CONTACT: Stanford University News Service (650) 723-2558


New director seeks to strengthen undergraduate advising

Lori White began her duties as director of undergraduate advising at Stanford last month with a mandate to strengthen advising in the dormitories and academic departments.

Her position was created as part of a series of changes recommended last spring to improve the undergraduate advising system. She is responsible for overseeing the Undergraduate Advising Center and developing outreach programs to strengthen advising across the university.

"Traditionally, the Undergraduate Advising Center has served as a place where students drop in, and that certainly has worked well," said Ramon Saldivar, vice provost for undergraduate education, who led a task force on restructuring the advising system. "But what I would like to see happening is for staff, faculty and students to see advising embedded in many other things that we do outside of formal advising situations."

Several of the task force's suggestions to improve advising at Stanford have been implemented this year. The center has introduced e-mail and telephone advising hotlines and held a training session to bring advisers up to speed on recent changes in the curriculum. In addition, each dorm has been teamed up with a professional adviser from the the advising center for extra support.

But there is still much progress to be made, Saldivar said.

Although White has been at Stanford for less than a month, she said her priorities are clear: "I want to ensure that undergraduate advising is closely connected to the academic enterprise; I want to make sure we can maximize the quality of faculty interaction with students, particularly with respect to frosh advising; and I want to continue to enhance the Undergraduate Advising Center's role as an academic safety net for students on campus."

She said that she believes faculty and staff need to do a better job of scaling down the campus for students so that they can get the benefit of a small college experience while taking advantage of Stanford's vast resources.

"Advising is really the first point in which students connect themselves to an individual on campus to talk about who they are, what they want to do with their lives, and how they can get there," she said. "I believe we can use the advising experience as a lever to begin to create that small college experience."

Formerly the director of student programs at Georgetown University, White has worked in higher education for now than 16 years. She was director of the Cross-Cultural Center at the University of California-Irvine and was an assistant dean of students at that school. She also has served as a consultant to the California state legislature's Committee on Higher Education and as a special assistant to the University of California, Office of the President.
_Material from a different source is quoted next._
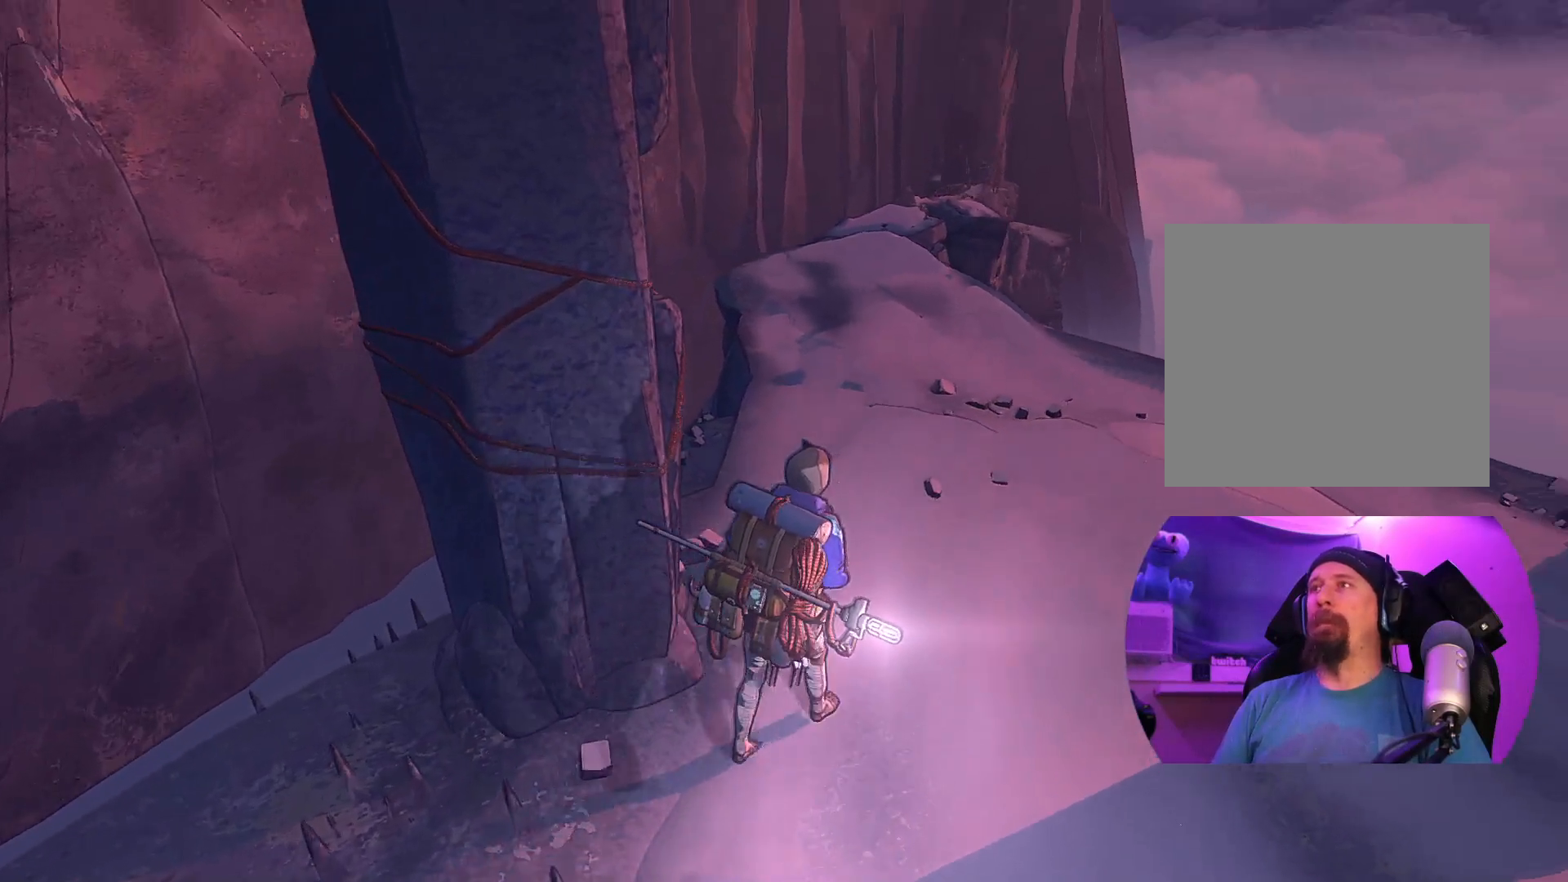
{"buttons": [], "left_stick": "up", "right_stick": "center", "events": [[200, "left_stick", "up"]]}
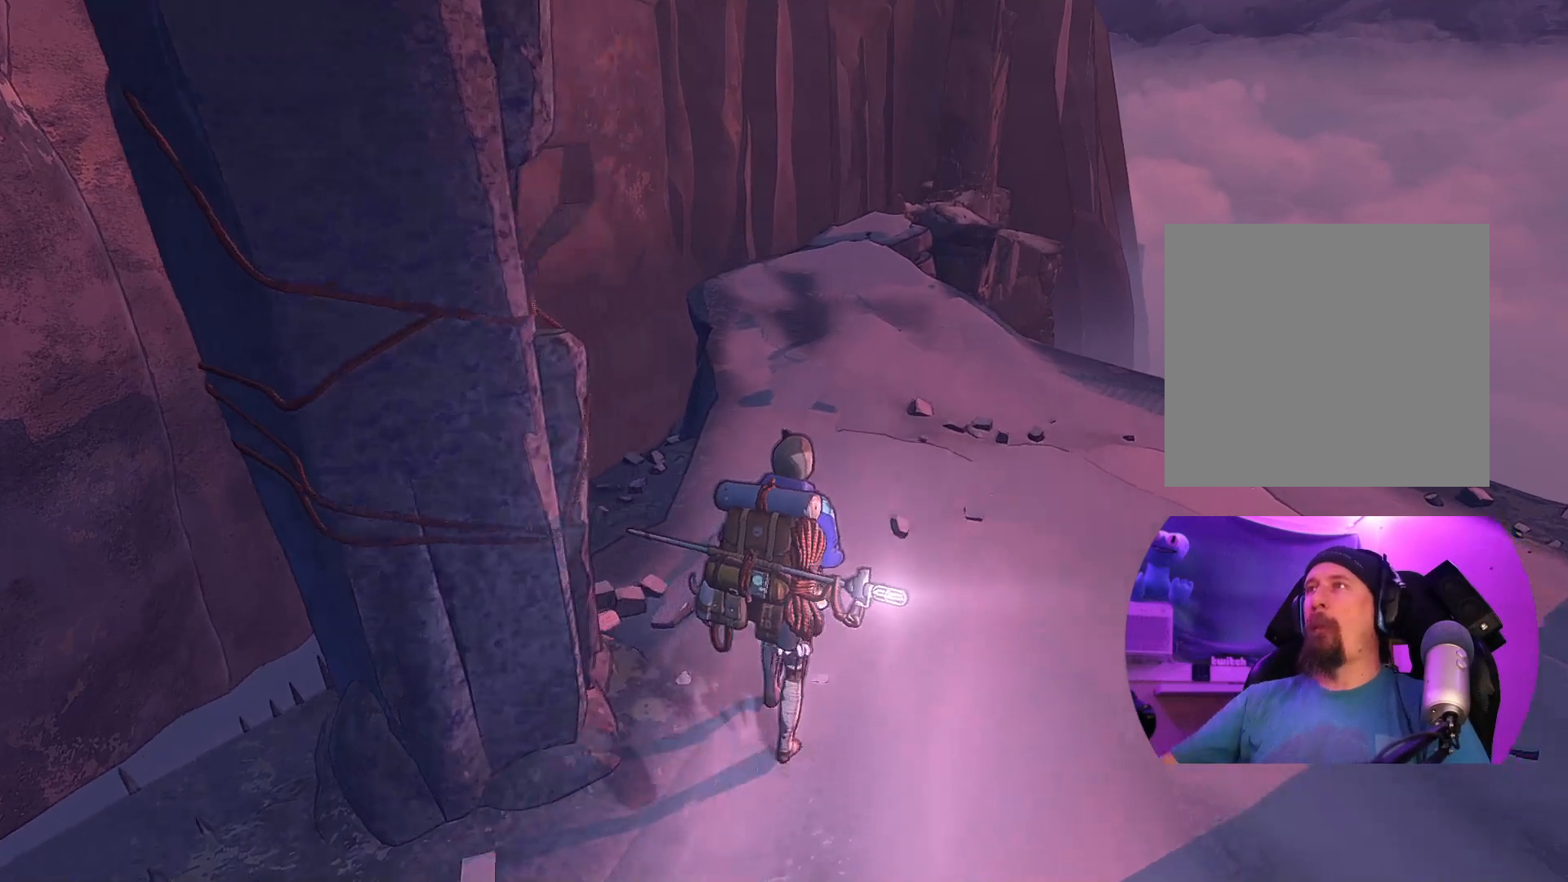
{"buttons": [], "left_stick": "up", "right_stick": "center", "events": []}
In addition to her responsibilities as director of undergraduate advising at Stanford, White also holds a part-time lectureship in the School of Education, where she will teach classes in higher education and issues related to undergraduate advising.

A native of San Francisco, she received her bachelor's degree in psychology and English from the University of California-Berkeley and her Ph.D. in education policy from Stanford. Her dissertation focused on the experiences and identity development of African American students in higher education. She currently is editing a book on the role of higher education in school reform.